| Per-instance keypoint data |

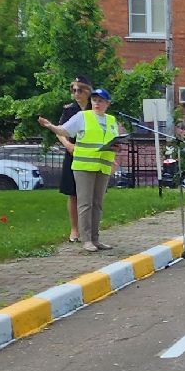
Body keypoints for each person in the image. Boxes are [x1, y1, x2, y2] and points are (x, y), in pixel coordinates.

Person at [40, 88, 124, 250]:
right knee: (85, 203)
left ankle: (95, 238)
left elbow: (111, 141)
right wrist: (50, 126)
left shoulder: (111, 120)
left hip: (103, 166)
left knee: (97, 203)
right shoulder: (82, 116)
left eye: (101, 101)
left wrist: (116, 148)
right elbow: (64, 130)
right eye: (94, 100)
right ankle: (86, 239)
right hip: (84, 166)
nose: (97, 103)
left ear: (107, 103)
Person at [54, 76, 94, 242]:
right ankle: (75, 230)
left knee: (91, 194)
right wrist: (68, 145)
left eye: (80, 90)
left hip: (92, 154)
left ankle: (91, 230)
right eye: (74, 90)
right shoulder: (70, 110)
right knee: (73, 193)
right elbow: (60, 130)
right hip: (73, 153)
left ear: (88, 91)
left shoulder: (95, 106)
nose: (76, 93)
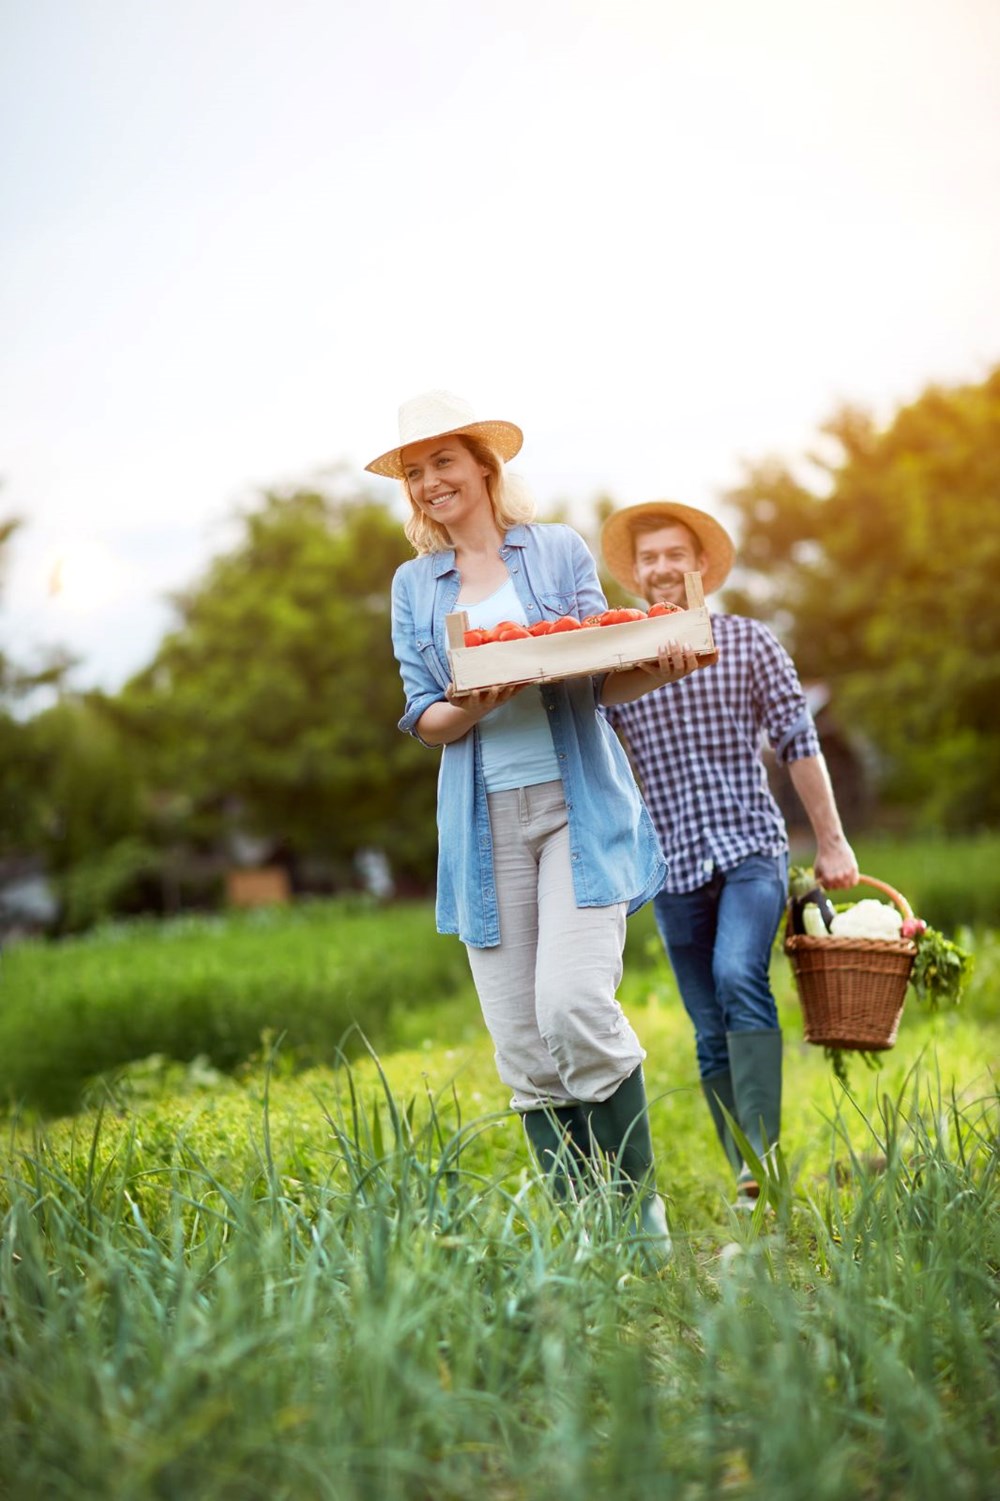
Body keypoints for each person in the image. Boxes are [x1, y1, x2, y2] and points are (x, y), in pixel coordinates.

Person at [370, 392, 707, 1263]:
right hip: (483, 824)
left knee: (572, 1003)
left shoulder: (553, 548)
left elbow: (596, 670)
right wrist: (472, 703)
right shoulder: (414, 586)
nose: (430, 481)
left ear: (483, 466)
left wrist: (659, 665)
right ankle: (587, 1237)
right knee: (523, 1042)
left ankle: (640, 1220)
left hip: (576, 805)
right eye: (414, 472)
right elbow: (424, 716)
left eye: (443, 461)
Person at [600, 500, 859, 1209]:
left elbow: (798, 741)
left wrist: (831, 839)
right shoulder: (617, 663)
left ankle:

| Task |
Hand back the data above exactly, with no images.

| Solution below |
Body keypoints for each person in the image. Boxes are [x1, y1, x2, y2] and points are (x, y), in pixel coordinates.

Person at [40, 88, 124, 250]:
right knee: (85, 203)
left ankle: (95, 238)
left elbow: (111, 141)
right wrist: (50, 126)
left shoulder: (111, 120)
left hip: (103, 166)
left knee: (97, 203)
right shoulder: (82, 116)
left eye: (101, 101)
left wrist: (116, 148)
right elbow: (64, 130)
right eye: (94, 100)
right ankle: (86, 239)
right hip: (84, 166)
nose: (97, 103)
left ear: (107, 103)
Person at [54, 76, 94, 242]:
right ankle: (75, 230)
left knee: (91, 194)
right wrist: (68, 145)
left eye: (80, 90)
left hip: (92, 154)
left ankle: (91, 230)
right eye: (74, 90)
right shoulder: (70, 110)
right knee: (73, 193)
right elbow: (60, 130)
right hip: (73, 153)
left ear: (88, 91)
left shoulder: (95, 106)
nose: (76, 93)
Body keypoints for each person in the image. Boxes are [x1, y1, x2, y2] and points are (x, y), in pixel coordinates.

Person at [370, 392, 707, 1263]:
right hip: (483, 824)
left knee: (572, 1003)
left shoulder: (553, 548)
left elbow: (596, 670)
right wrist: (472, 703)
right shoulder: (414, 586)
nose: (430, 481)
left ear: (483, 466)
left wrist: (659, 665)
right ankle: (587, 1237)
right knee: (523, 1042)
left ankle: (640, 1220)
left hip: (576, 805)
right eye: (414, 472)
right elbow: (424, 716)
left eye: (443, 461)
Person at [600, 500, 859, 1209]:
left elbow: (798, 741)
left wrist: (831, 839)
right shoulder: (617, 663)
left ankle:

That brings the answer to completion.